+++ Data +++
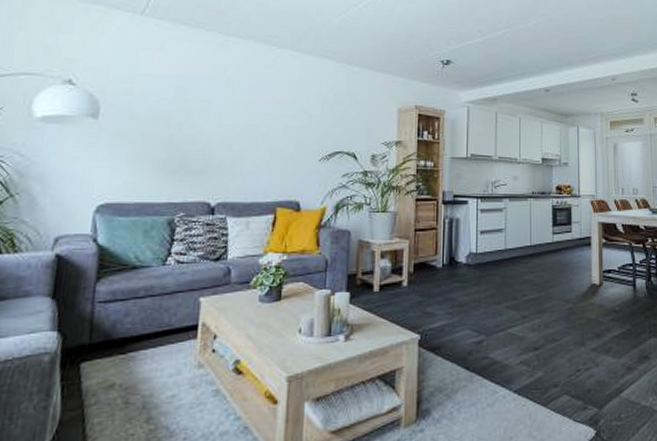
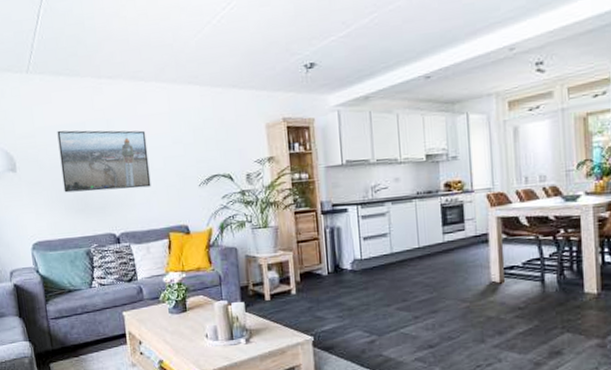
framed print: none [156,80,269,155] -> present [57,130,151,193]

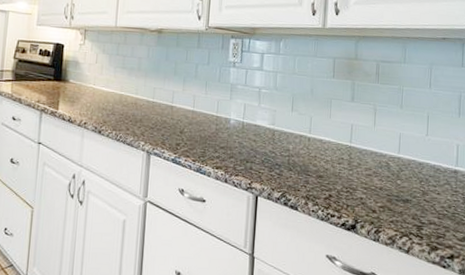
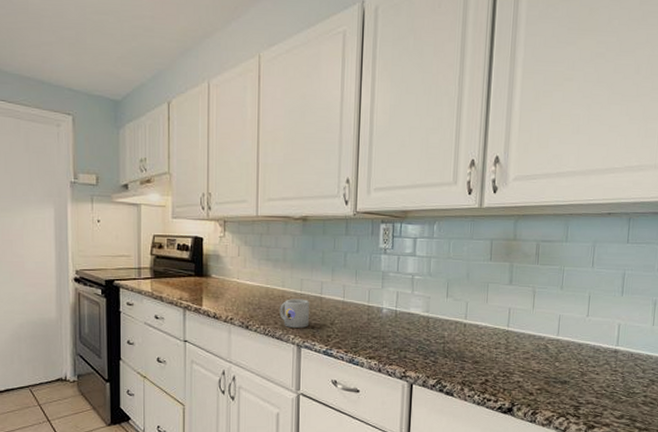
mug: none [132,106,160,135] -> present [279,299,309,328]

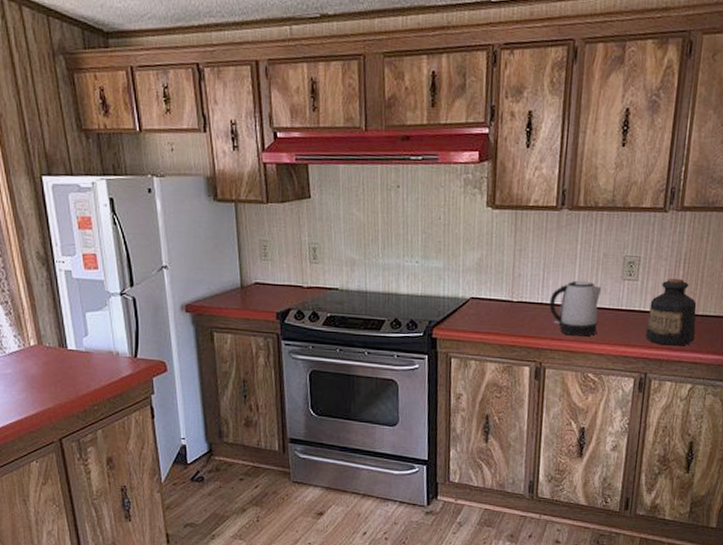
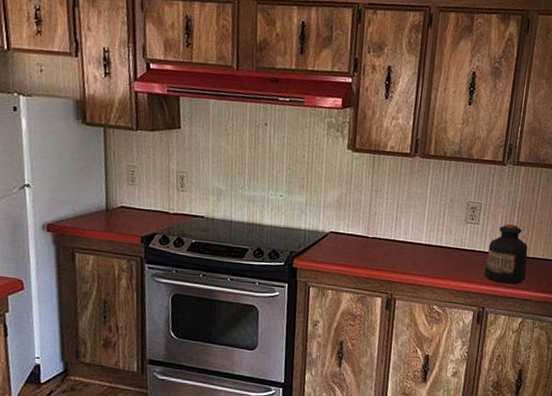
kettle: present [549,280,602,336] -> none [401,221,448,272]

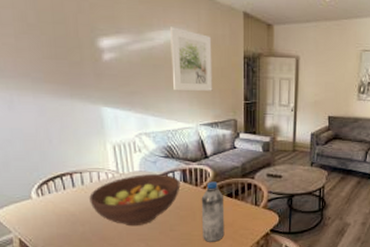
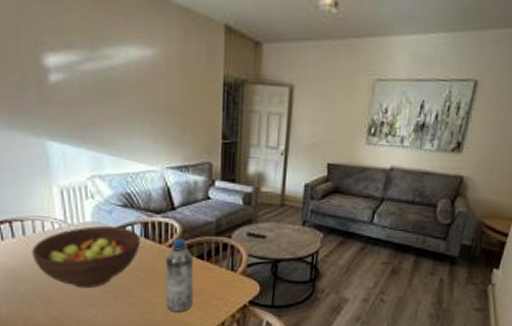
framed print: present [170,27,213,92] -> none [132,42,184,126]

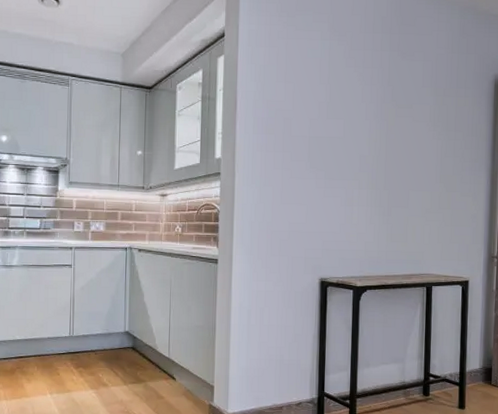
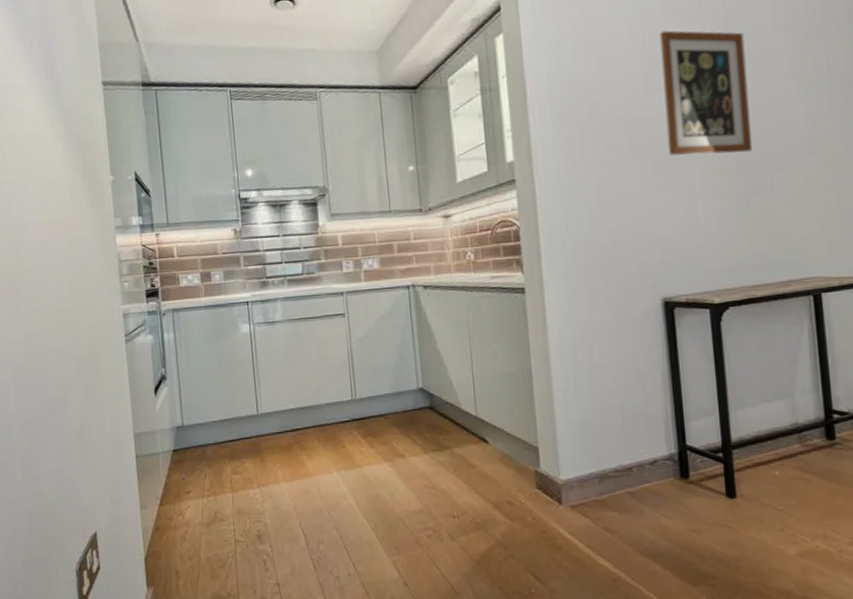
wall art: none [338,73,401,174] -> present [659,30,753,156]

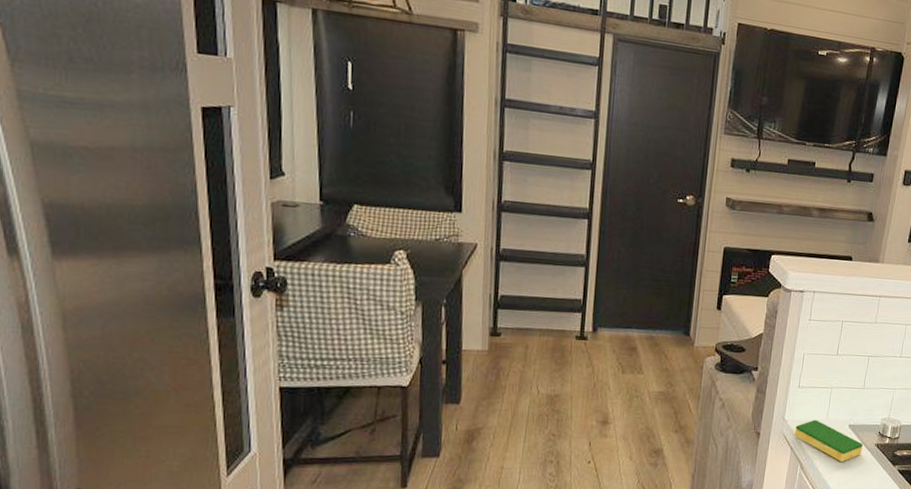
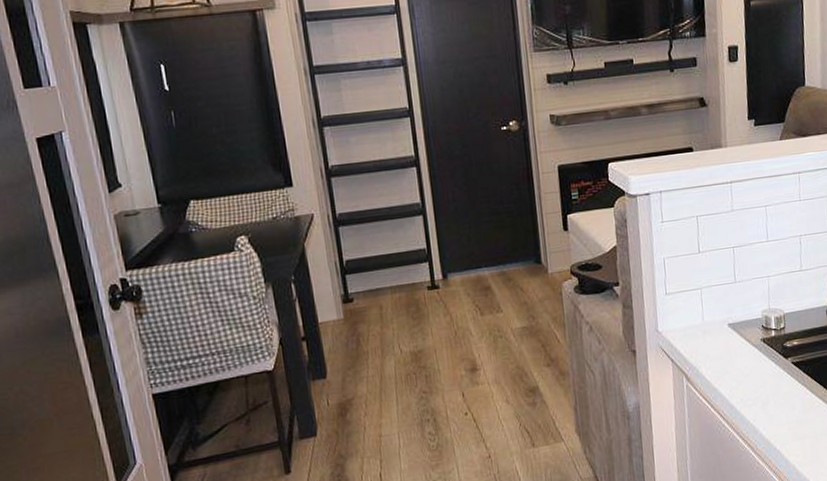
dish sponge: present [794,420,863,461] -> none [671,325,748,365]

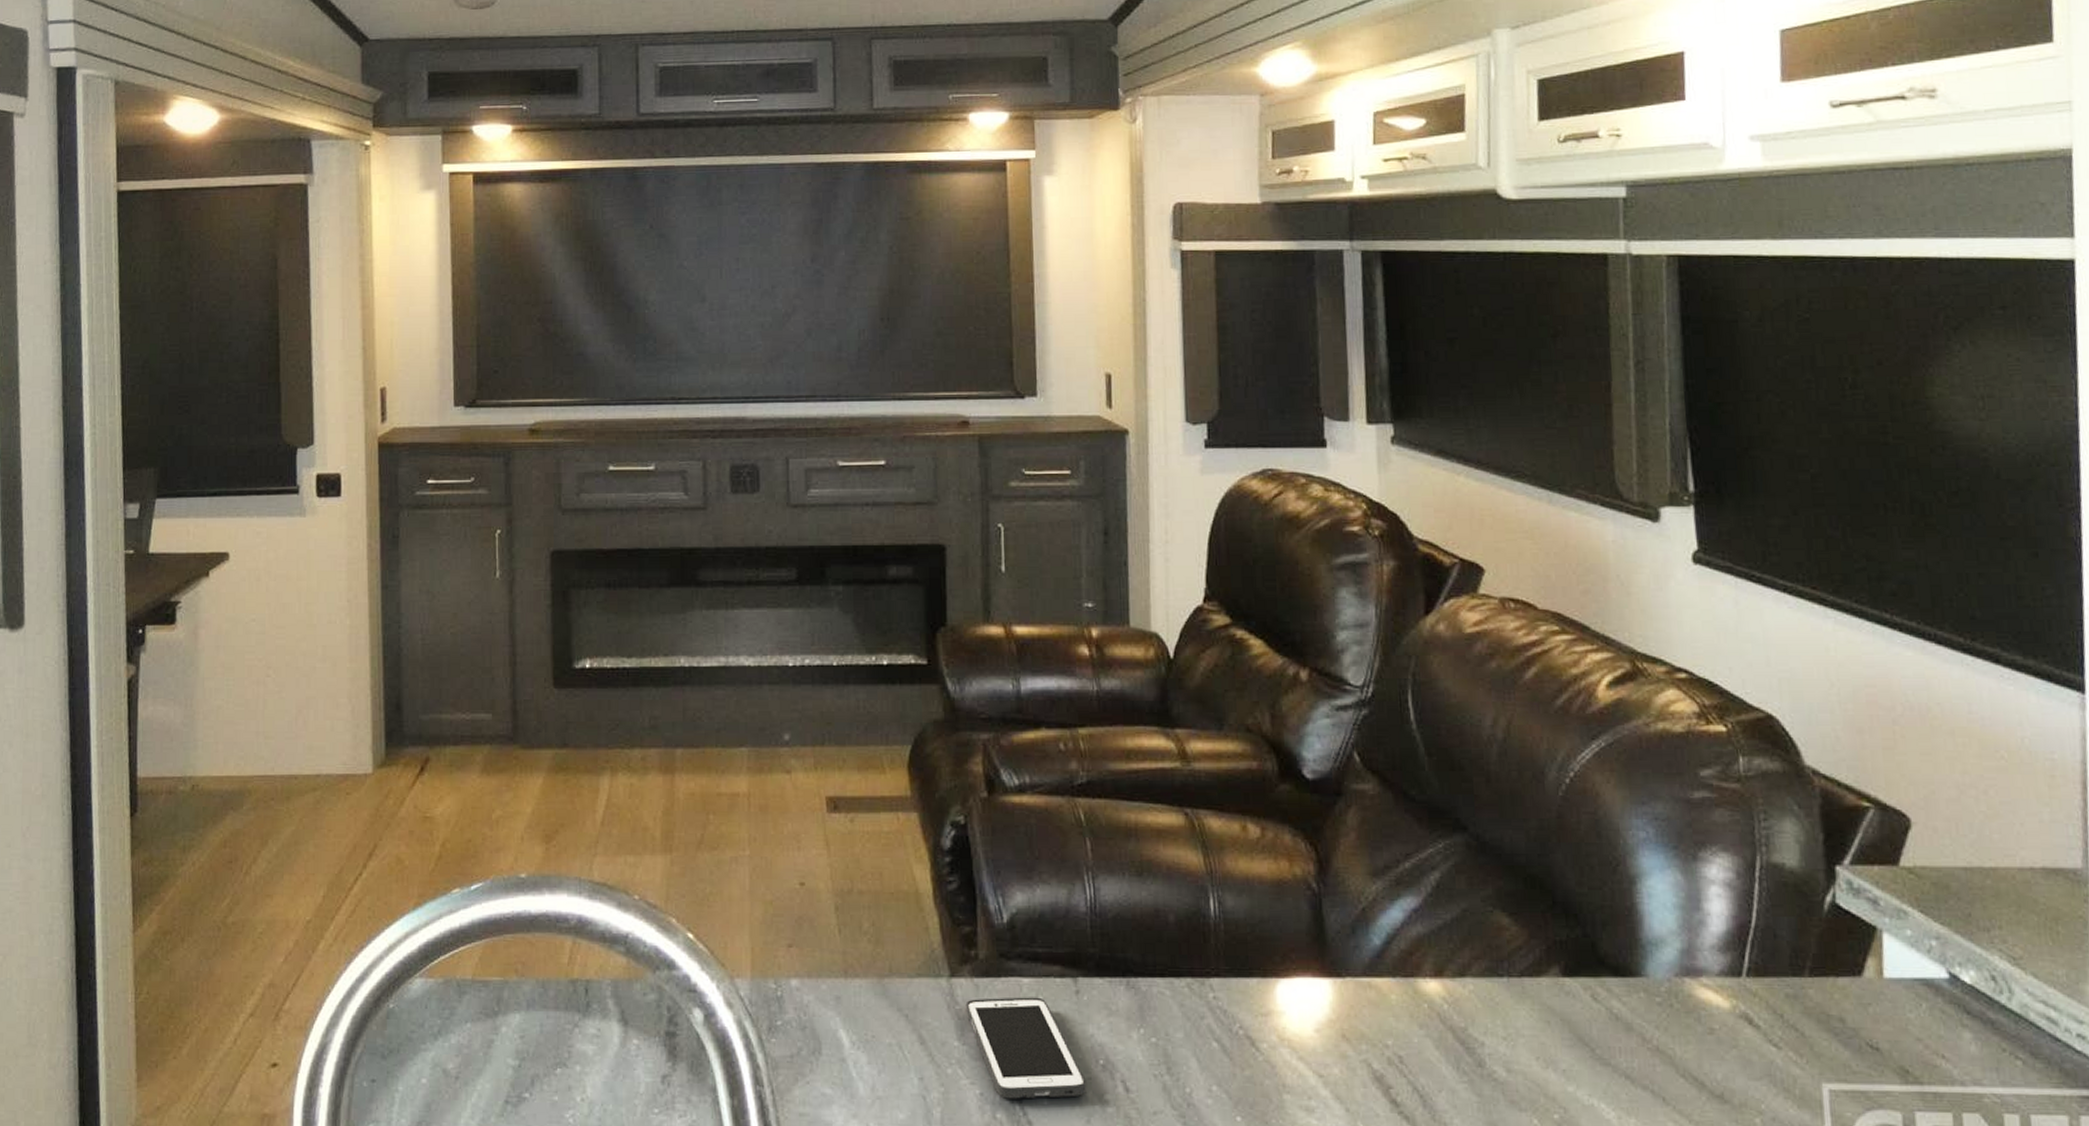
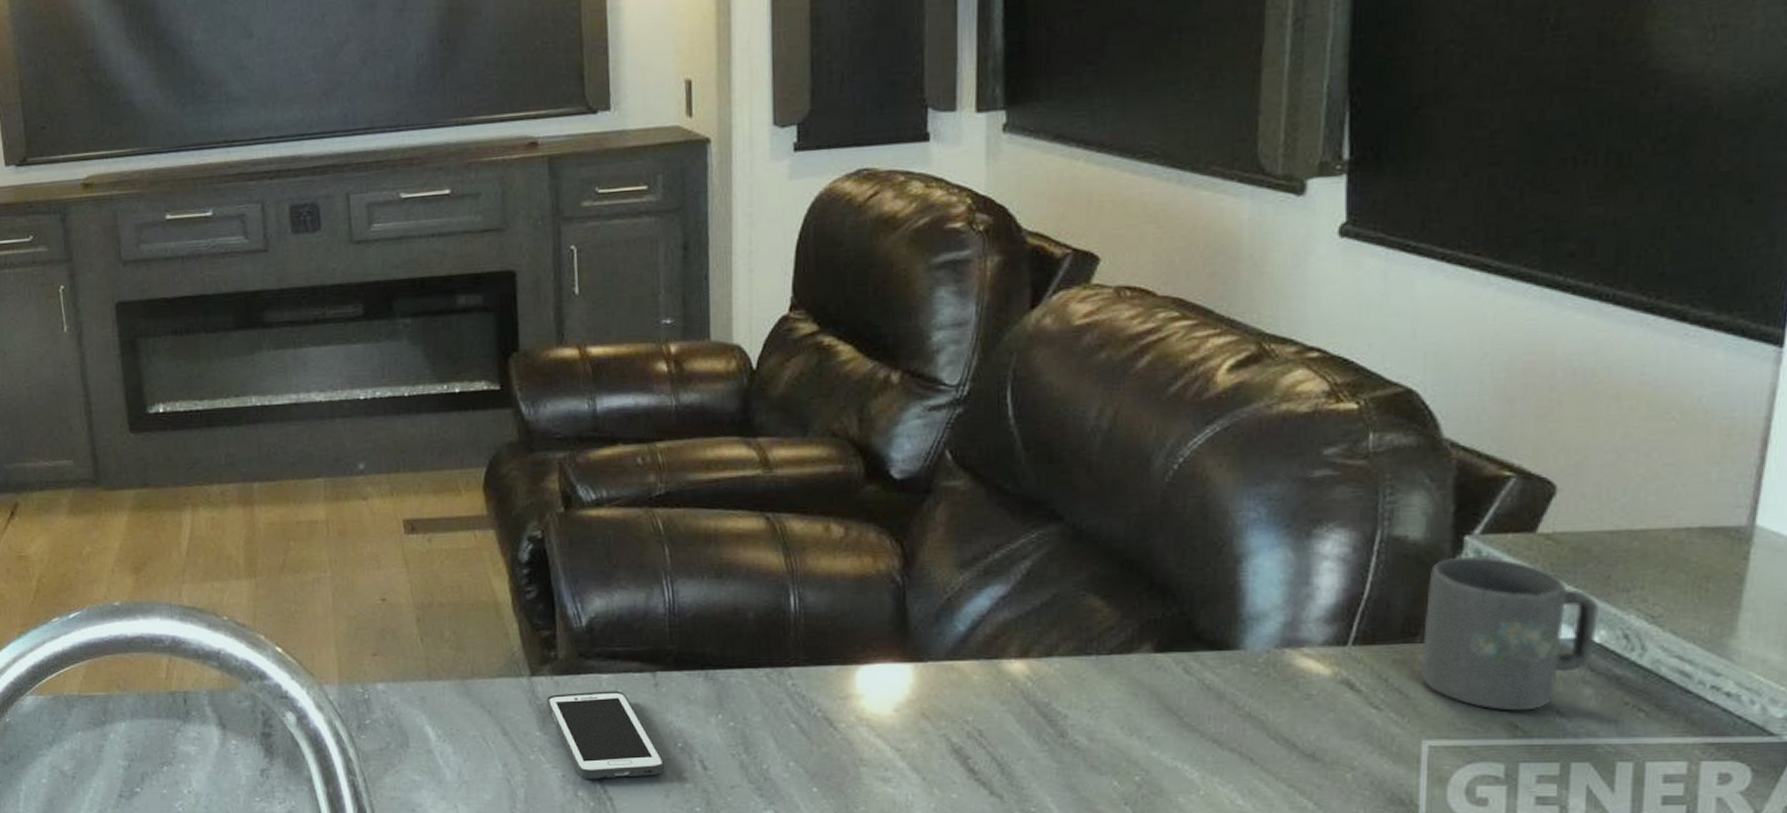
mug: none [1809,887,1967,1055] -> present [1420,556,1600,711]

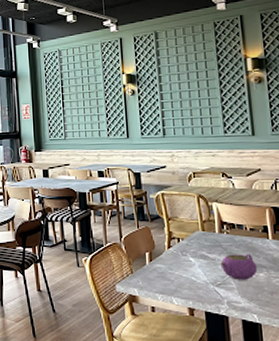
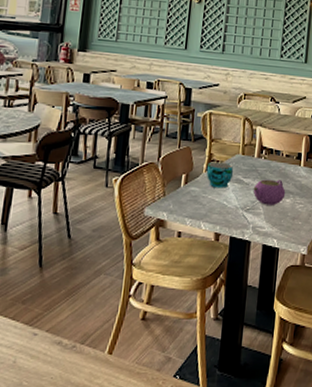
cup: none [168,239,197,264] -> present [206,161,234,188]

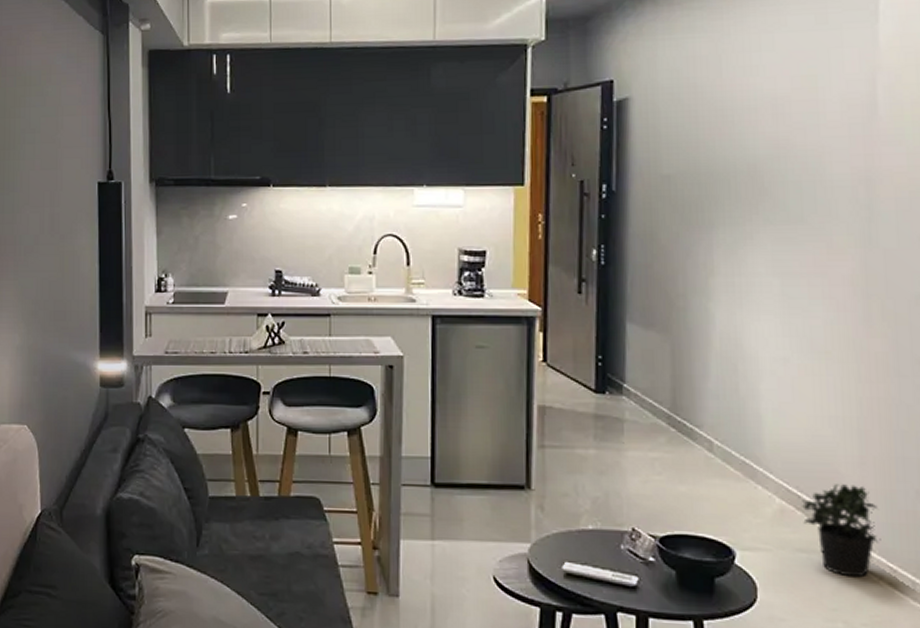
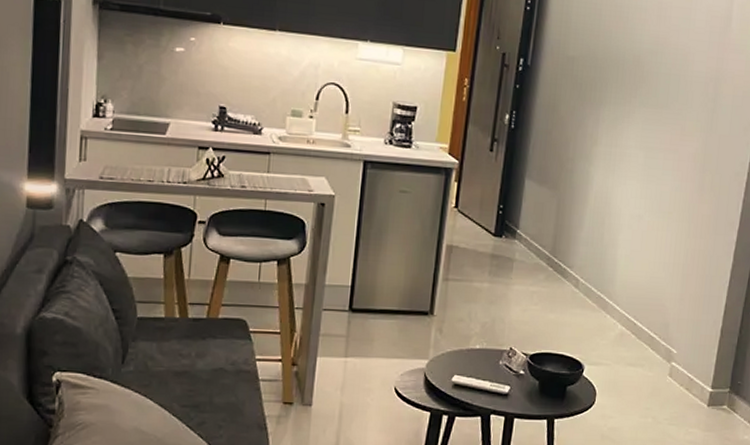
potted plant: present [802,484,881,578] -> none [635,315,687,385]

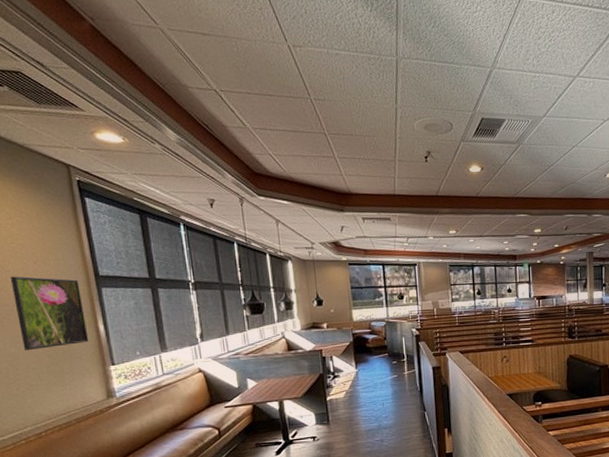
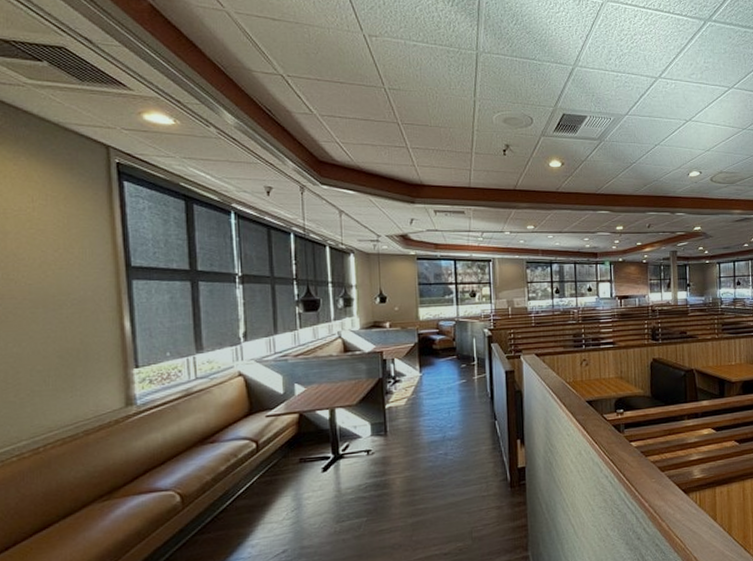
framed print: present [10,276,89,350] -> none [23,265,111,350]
+++
▸ **What to work on**
Please reproduce each entry exactly as given and omit the pictures.

▸ **Task response**
framed print: none [156,80,269,155] -> present [57,130,151,193]

mug: none [132,106,160,135] -> present [279,299,309,328]

kettle: present [549,280,602,336] -> none [401,221,448,272]

framed print: present [170,27,213,92] -> none [132,42,184,126]

wall art: none [338,73,401,174] -> present [659,30,753,156]

dish sponge: present [794,420,863,461] -> none [671,325,748,365]

mug: none [1809,887,1967,1055] -> present [1420,556,1600,711]

cup: none [168,239,197,264] -> present [206,161,234,188]

potted plant: present [802,484,881,578] -> none [635,315,687,385]

framed print: present [10,276,89,350] -> none [23,265,111,350]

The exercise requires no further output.